◆ Exercise requirements
For every record beneath this instruction, give an exact repetition, omitting images.

◆ Data supplied
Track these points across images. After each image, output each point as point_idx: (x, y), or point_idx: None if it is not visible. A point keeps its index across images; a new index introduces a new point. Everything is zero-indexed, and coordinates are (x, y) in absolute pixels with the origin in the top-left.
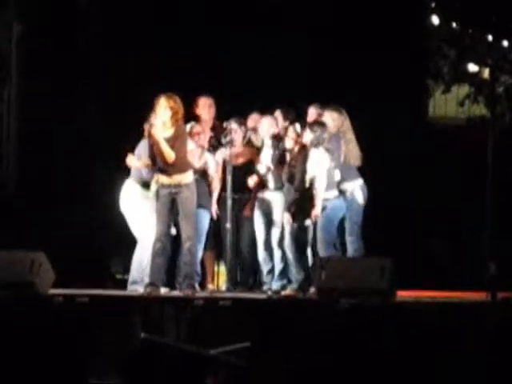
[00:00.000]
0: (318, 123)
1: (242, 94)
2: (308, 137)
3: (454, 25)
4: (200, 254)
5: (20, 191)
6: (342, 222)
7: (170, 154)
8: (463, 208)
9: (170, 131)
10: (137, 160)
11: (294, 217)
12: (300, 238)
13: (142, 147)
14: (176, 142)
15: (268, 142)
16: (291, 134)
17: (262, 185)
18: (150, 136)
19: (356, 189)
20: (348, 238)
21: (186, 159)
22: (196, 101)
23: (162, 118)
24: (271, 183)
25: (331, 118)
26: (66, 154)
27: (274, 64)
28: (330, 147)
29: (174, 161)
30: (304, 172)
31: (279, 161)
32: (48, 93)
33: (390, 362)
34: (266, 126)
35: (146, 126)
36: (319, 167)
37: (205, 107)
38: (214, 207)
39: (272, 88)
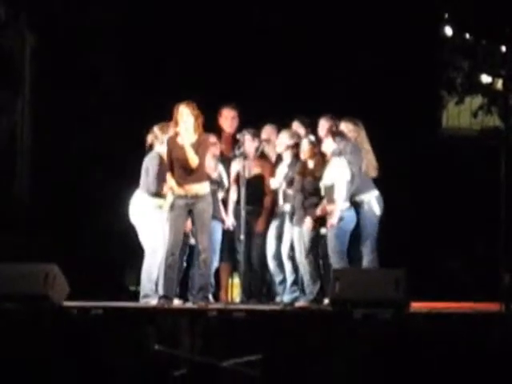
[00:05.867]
0: (340, 133)
1: (255, 105)
2: (329, 146)
3: (468, 36)
4: (215, 265)
5: (33, 203)
6: (357, 233)
7: (194, 159)
8: (477, 219)
9: (193, 137)
10: (145, 175)
11: (315, 226)
12: (315, 248)
13: (150, 160)
14: (199, 148)
15: (286, 157)
16: (305, 145)
17: (275, 199)
18: (172, 144)
19: (372, 200)
20: (363, 250)
21: (205, 169)
22: (219, 111)
23: (186, 124)
24: (284, 196)
25: (347, 129)
26: (78, 166)
27: (287, 76)
28: (351, 158)
29: (195, 168)
30: (319, 180)
31: (292, 179)
32: (61, 104)
33: (404, 373)
34: (283, 139)
35: (150, 138)
36: (340, 177)
37: (228, 118)
38: (231, 219)
39: (286, 100)
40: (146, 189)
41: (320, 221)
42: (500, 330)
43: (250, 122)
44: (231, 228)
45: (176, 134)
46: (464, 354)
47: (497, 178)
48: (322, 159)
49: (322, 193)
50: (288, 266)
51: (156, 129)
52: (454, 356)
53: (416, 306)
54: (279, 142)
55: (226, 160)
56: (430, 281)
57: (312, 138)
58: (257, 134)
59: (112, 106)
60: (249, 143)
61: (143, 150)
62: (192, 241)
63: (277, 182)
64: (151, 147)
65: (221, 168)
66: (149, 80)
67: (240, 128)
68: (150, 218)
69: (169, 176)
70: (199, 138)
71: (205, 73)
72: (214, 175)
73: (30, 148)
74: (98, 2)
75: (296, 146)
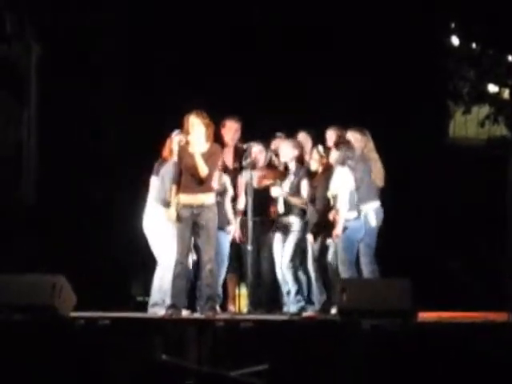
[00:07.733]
0: (345, 143)
1: (264, 117)
2: (334, 156)
3: (474, 45)
4: (222, 276)
5: (40, 214)
6: None
7: (203, 168)
8: (483, 228)
9: (205, 146)
10: (162, 184)
11: (316, 237)
12: (322, 259)
13: (167, 169)
14: (210, 158)
15: (292, 167)
16: (315, 155)
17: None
18: (182, 153)
19: (370, 211)
20: (362, 260)
21: (212, 180)
22: (223, 122)
23: (197, 134)
24: (290, 207)
25: (354, 139)
26: (85, 175)
27: (295, 86)
28: (355, 167)
29: (203, 178)
30: (326, 190)
31: (298, 186)
32: (67, 114)
33: (412, 383)
34: (284, 149)
35: (172, 146)
36: (343, 186)
37: (231, 130)
38: (238, 231)
39: (294, 111)
40: (161, 199)
41: (322, 230)
42: (507, 339)
43: (256, 134)
44: (238, 240)
45: (187, 143)
46: (472, 363)
47: (503, 186)
48: (327, 170)
49: (331, 203)
50: (288, 275)
51: (179, 138)
52: (462, 365)
53: (423, 315)
54: (283, 152)
55: (228, 172)
56: (436, 290)
57: (321, 148)
58: (266, 145)
59: (118, 112)
60: (257, 155)
61: (150, 156)
62: (194, 256)
63: (279, 190)
64: (169, 156)
65: (226, 179)
66: (158, 89)
67: (245, 140)
68: (163, 228)
69: (174, 189)
70: (210, 148)
71: (211, 82)
72: (216, 186)
73: (37, 159)
74: (102, 6)
75: (300, 156)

◆ Reply to the task
Track these points across images. After each image, output each point as point_idx: (x, y), or point_idx: None if it is not visible. A point keeps its index across images; a new index introduces a new point. Everything is zero-indexed, and coordinates are (x, y) in absolute pixels with the origin in the top-left.
[00:00.000]
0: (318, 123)
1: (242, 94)
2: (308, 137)
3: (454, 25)
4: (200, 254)
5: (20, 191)
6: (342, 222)
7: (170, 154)
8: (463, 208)
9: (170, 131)
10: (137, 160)
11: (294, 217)
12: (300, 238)
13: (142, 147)
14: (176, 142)
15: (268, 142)
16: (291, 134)
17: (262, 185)
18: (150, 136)
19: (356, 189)
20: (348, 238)
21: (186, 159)
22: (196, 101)
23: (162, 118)
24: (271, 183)
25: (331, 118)
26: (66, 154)
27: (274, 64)
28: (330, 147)
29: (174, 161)
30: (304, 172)
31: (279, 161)
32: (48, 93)
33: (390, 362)
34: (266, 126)
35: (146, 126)
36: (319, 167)
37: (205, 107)
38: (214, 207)
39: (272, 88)
[00:05.867]
0: (340, 133)
1: (255, 105)
2: (329, 146)
3: (468, 36)
4: (215, 265)
5: (33, 203)
6: (357, 233)
7: (194, 159)
8: (477, 219)
9: (193, 137)
10: (145, 175)
11: (315, 226)
12: (315, 248)
13: (150, 160)
14: (199, 148)
15: (286, 157)
16: (305, 145)
17: (275, 199)
18: (172, 144)
19: (372, 200)
20: (363, 250)
21: (205, 169)
22: (219, 111)
23: (186, 124)
24: (284, 196)
25: (347, 129)
26: (78, 166)
27: (287, 76)
28: (351, 158)
29: (195, 168)
30: (319, 180)
31: (292, 179)
32: (61, 104)
33: (404, 373)
34: (283, 139)
35: (150, 138)
36: (340, 177)
37: (228, 118)
38: (231, 219)
39: (286, 100)
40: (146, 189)
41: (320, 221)
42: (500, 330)
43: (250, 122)
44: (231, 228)
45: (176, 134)
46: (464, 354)
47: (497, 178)
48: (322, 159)
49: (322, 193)
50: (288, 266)
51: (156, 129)
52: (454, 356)
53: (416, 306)
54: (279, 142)
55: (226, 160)
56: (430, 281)
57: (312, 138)
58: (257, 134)
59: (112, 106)
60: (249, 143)
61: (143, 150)
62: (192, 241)
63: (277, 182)
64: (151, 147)
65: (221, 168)
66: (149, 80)
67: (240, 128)
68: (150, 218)
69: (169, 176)
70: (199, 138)
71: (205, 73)
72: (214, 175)
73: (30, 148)
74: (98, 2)
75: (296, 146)
[00:07.733]
0: (345, 143)
1: (264, 117)
2: (334, 156)
3: (474, 45)
4: (222, 276)
5: (40, 214)
6: None
7: (203, 168)
8: (483, 228)
9: (205, 146)
10: (162, 184)
11: (316, 237)
12: (322, 259)
13: (167, 169)
14: (210, 158)
15: (292, 167)
16: (315, 155)
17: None
18: (182, 153)
19: (370, 211)
20: (362, 260)
21: (212, 180)
22: (223, 122)
23: (197, 134)
24: (290, 207)
25: (354, 139)
26: (85, 175)
27: (295, 86)
28: (355, 167)
29: (203, 178)
30: (326, 190)
31: (298, 186)
32: (67, 114)
33: (412, 383)
34: (284, 149)
35: (172, 146)
36: (343, 186)
37: (231, 130)
38: (238, 231)
39: (294, 111)
40: (161, 199)
41: (322, 230)
42: (507, 339)
43: (256, 134)
44: (238, 240)
45: (187, 143)
46: (472, 363)
47: (503, 186)
48: (327, 170)
49: (331, 203)
50: (288, 275)
51: (179, 138)
52: (462, 365)
53: (423, 315)
54: (283, 152)
55: (228, 172)
56: (436, 290)
57: (321, 148)
58: (266, 145)
59: (118, 112)
60: (257, 155)
61: (150, 156)
62: (194, 256)
63: (279, 190)
64: (169, 156)
65: (226, 179)
66: (158, 89)
67: (245, 140)
68: (163, 228)
69: (174, 189)
70: (210, 148)
71: (211, 82)
72: (216, 186)
73: (37, 159)
74: (102, 6)
75: (300, 156)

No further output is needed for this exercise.